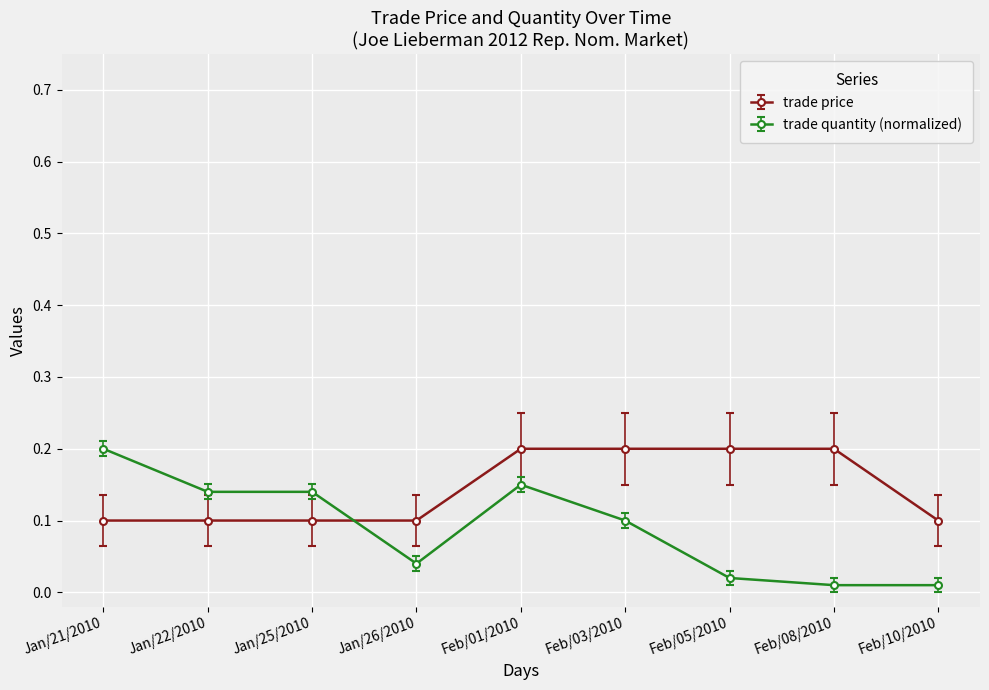

What is the label of the 8th point from the left?

Feb/08/2010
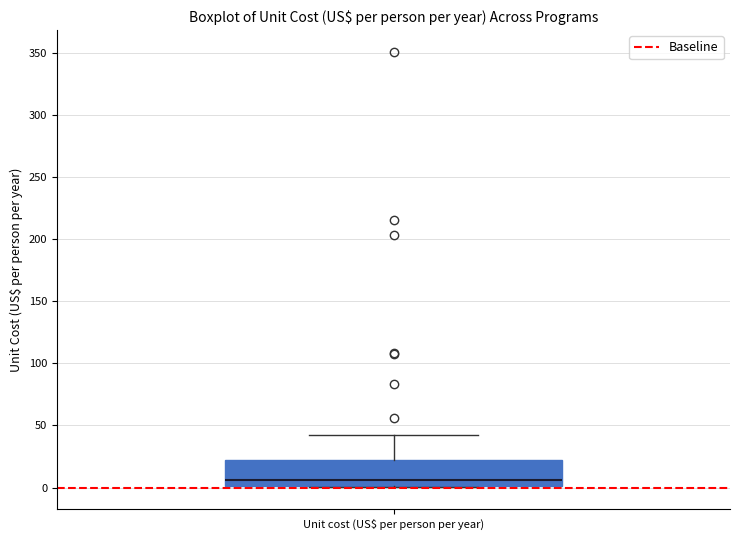

Transcribe this box plot: give where the median line is, the range the box spans, and where the two whiskers end, as read against the y-axis. The values are not printed on the chart, so give them approximately, as read against the axis.

median 5, box 0 to 25, whiskers 0 to 40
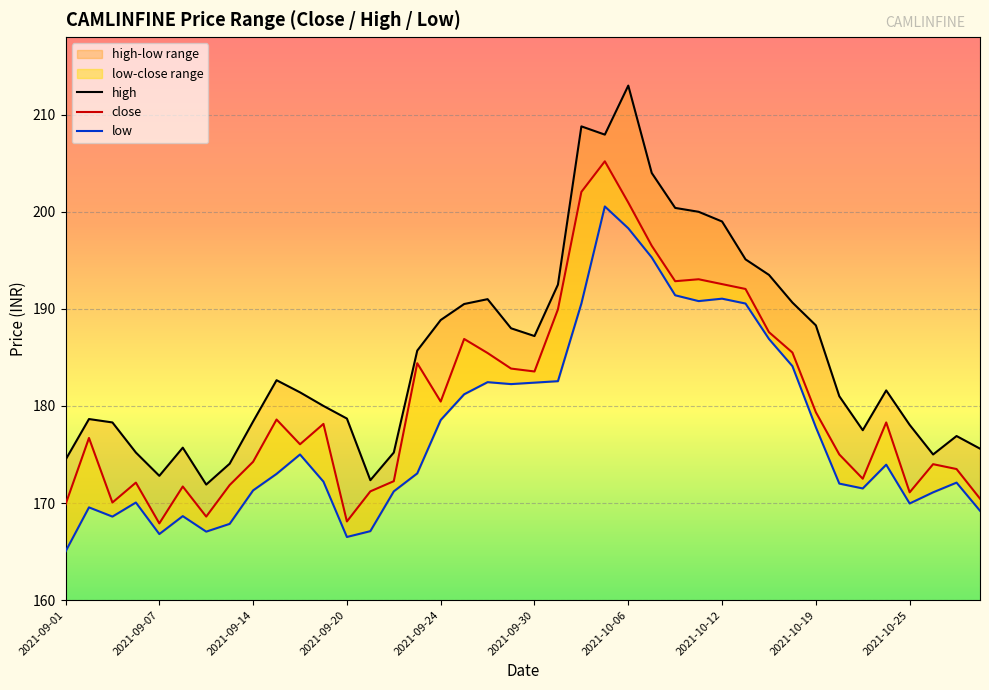

Reading left to right, what are all the values shown in this chart?

close: 169.8	176.7	170.1	172.1	167.9	171.7	168.6	171.8	174.2	178.6	176.1	178.2	168.1	171.2	172.2	184.4	180.4	186.9	185.4	183.8	183.6	189.9	202.1	205.2	200.9	196.5	192.8	193.1	192.6	192.1	187.6	185.5	179.3	175.0	172.5	178.3	171.1	174.0	173.5	170.4
high: 174.4	178.7	178.3	175.2	172.8	175.7	171.9	174.1	178.4	182.7	181.4	180.0	178.7	172.3	175.2	185.7	188.8	190.5	191.0	188.0	187.2	192.5	208.8	207.9	213.0	204.0	200.4	200.0	199.0	195.1	193.5	190.7	188.3	181.0	177.5	181.6	178.1	175.0	176.9	175.6
low: 165.0	169.6	168.6	170.1	166.8	168.7	167.1	167.8	171.3	173.0	175.0	172.2	166.5	167.1	171.2	173.1	178.6	181.2	182.4	182.2	182.4	182.6	190.6	200.6	198.3	195.3	191.4	190.8	191.1	190.6	186.9	184.1	177.8	172.0	171.5	173.9	169.9	171.1	172.1	169.2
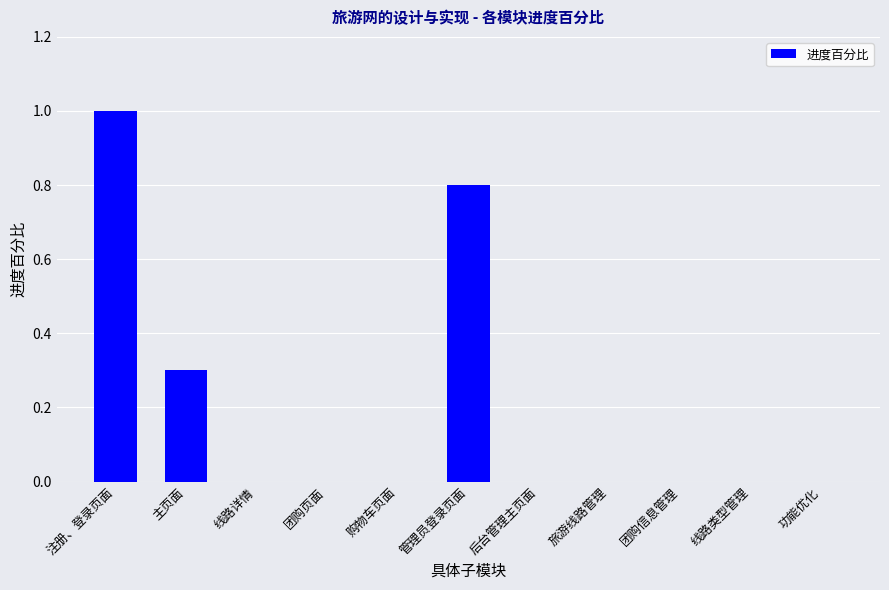

What is the sum of the values at 主页面 and 线路类型管理?

0.3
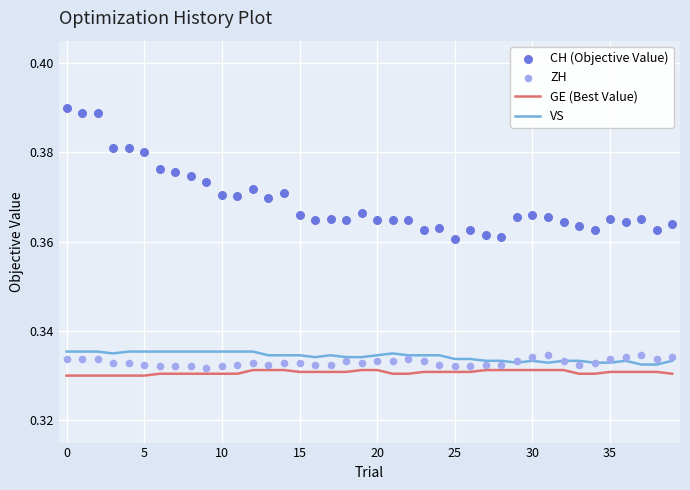

Which series reaches the minimum Y coordinate?

GE (Best Value)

◆ ◆ ◆ ◆ ◆ ◆ ◆

Your objective
Extract every line of text from the items above and copy it without any change. Leave out the pictures.

Written reply
What is the label of the 8th point from the left?

Feb/08/2010

Transcribe this box plot: give where the median line is, the range the box spans, and where the two whiskers end, as read against the y-axis. The values are not printed on the chart, so give them approximately, as read against the axis.

median 5, box 0 to 25, whiskers 0 to 40

Reading left to right, what are all the values shown in this chart?

close: 169.8	176.7	170.1	172.1	167.9	171.7	168.6	171.8	174.2	178.6	176.1	178.2	168.1	171.2	172.2	184.4	180.4	186.9	185.4	183.8	183.6	189.9	202.1	205.2	200.9	196.5	192.8	193.1	192.6	192.1	187.6	185.5	179.3	175.0	172.5	178.3	171.1	174.0	173.5	170.4
high: 174.4	178.7	178.3	175.2	172.8	175.7	171.9	174.1	178.4	182.7	181.4	180.0	178.7	172.3	175.2	185.7	188.8	190.5	191.0	188.0	187.2	192.5	208.8	207.9	213.0	204.0	200.4	200.0	199.0	195.1	193.5	190.7	188.3	181.0	177.5	181.6	178.1	175.0	176.9	175.6
low: 165.0	169.6	168.6	170.1	166.8	168.7	167.1	167.8	171.3	173.0	175.0	172.2	166.5	167.1	171.2	173.1	178.6	181.2	182.4	182.2	182.4	182.6	190.6	200.6	198.3	195.3	191.4	190.8	191.1	190.6	186.9	184.1	177.8	172.0	171.5	173.9	169.9	171.1	172.1	169.2

What is the sum of the values at 主页面 and 线路类型管理?

0.3

Which series reaches the minimum Y coordinate?

GE (Best Value)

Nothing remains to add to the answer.